I couldn't have made it through this weekend
without my faith.
without all the prayers.
Dan feels the same way.

So that is the story.
In a nutshell.
I feel like the past weekend was a whole year long.
But the events also feel like a whirlwind.

The next six months will feel so long.
But in the end, Dan will be like new.
There should be no mobility loss.

I don't know how to end this note.
Except to say thank you for your prayers.
Thank you for caring.
Thank you for your comments.
We are forever thankful for our family in Christ.

1 comments:

  1. Thank you for re-living that for us. We were so in the dark at home, just wondering, praying, tensing at every text that popped into our inboxes..

    I am so thankful that God is trustworthy, that He is holy, that His will is completely in accord with His perfect love.

    I am so thankful that our bodies on earth are just a temporary vapor.. so fragile, so complex.

    and I am thankful for your faith, and for the faith of Dan.

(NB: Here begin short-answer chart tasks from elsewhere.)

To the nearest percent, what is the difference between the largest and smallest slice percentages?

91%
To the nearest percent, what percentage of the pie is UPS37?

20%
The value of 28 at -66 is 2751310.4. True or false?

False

I am thankful that you are humble, broken, willing..

    I love you both. I love God and continually am lifting you to Him through the Spirit even if I don't know what to say.. Romans 8:26 In the same way the Spirit also helps our weakness; for we do not know how to pray as we should, but the Spirit Himself intercedes for us with groanings too deep for words.